Friday, 19 December 2014
My elder son had a meltdown yesterday evening because I told him he was five-and-a-half.
“No, I’m not. I’m five-and-a-quarter.”
“Well, you were five-and-a-quarter. But today is exactly six months since your birthday, so that makes you five-and-a-half.”
“I’m not, I’m not, I’m NOT. Five-and-a-quarter is more than five-and-a-half, and I’m FIVE-AND-A-QUARTER!”
His mother chipped in to try and explain which number was bigger than the other, and I attempted to introduce the concept of five-and-three-quarters, but it was all to no avail. So we gave up, as we usually do. The boy is five-and-a-quarter and may well remain so until he turns six, or possibly 16. It’s much easier that way.
Meanwhile my younger son had a meltdown this morning because he doesn’t listen to a word I say. He’s endearingly small, so I have a tendency to call him things like “little chap” or sometimes “Babos”, a name devised for him by his elder brother.

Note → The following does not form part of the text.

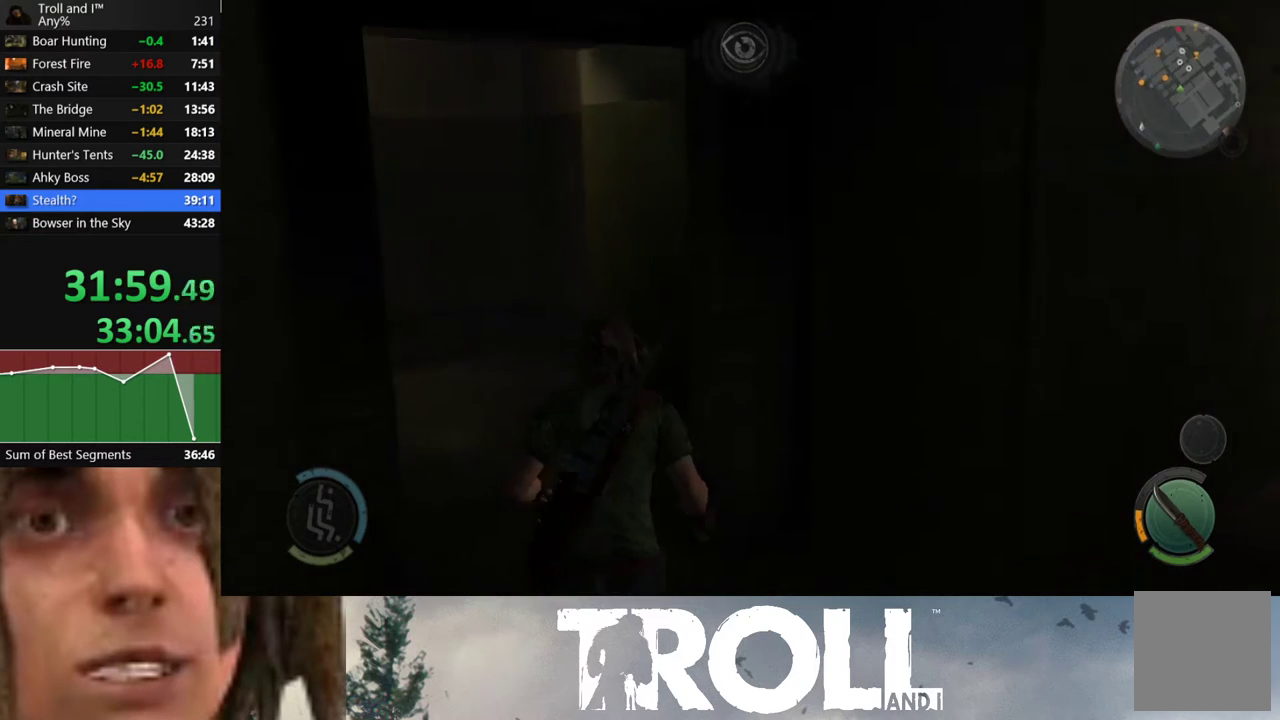
{"buttons": [], "left_stick": "center", "right_stick": "right", "events": [[233, "right_stick", "right"], [367, "left_stick", "center"]]}
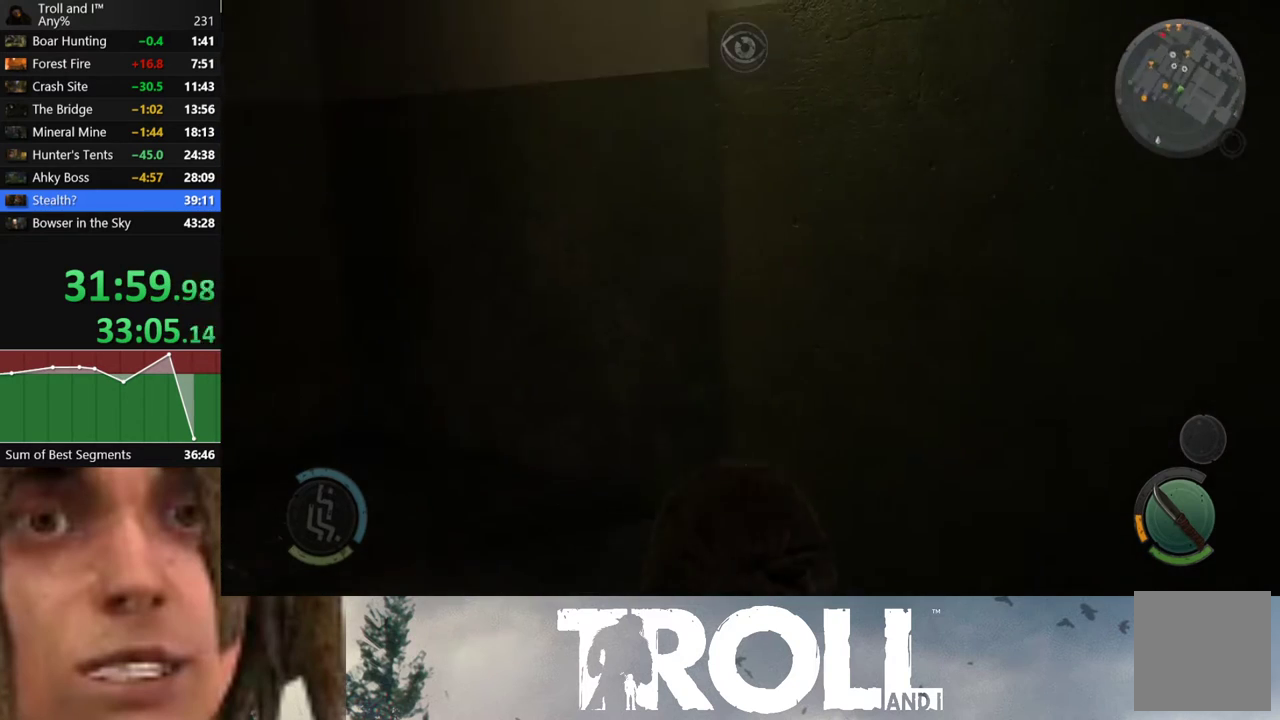
{"buttons": [], "left_stick": "up", "right_stick": "up-right", "events": [[67, "left_stick", "right"], [167, "left_stick", "up-right"], [401, "left_stick", "up"], [434, "right_stick", "up-right"]]}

He does not like these descriptions at all because: “I’m a big boy!”
This morning I remembered for once and addressed him as “big boy”, but I still got in response “You silly old man! I’m a big boy!”
To be fair, he’s much closer to the truth in the first part of his analysis than he is in the second.
I’m still waiting for an improvement on his memorable announcement of a couple of weeks ago: “You silly old man, you don’t know anything. I’m two. I know things!”
I certainly thought I knew everything when I was a child, but I don’t remember developing a sense of intellectual superiority quite so early. In fact, at two-and-three-quarters, I am pretty sure that I regarded my mother as the fount of all knowledge and was so terrified of my father that I hardly dared to speak to him at all.
Now I’m 60 and am increasingly conscious that I know almost nothing. It’s lucky that neither of my children read this blog, or they’d be almost certain to post comments eagerly agreeing with me.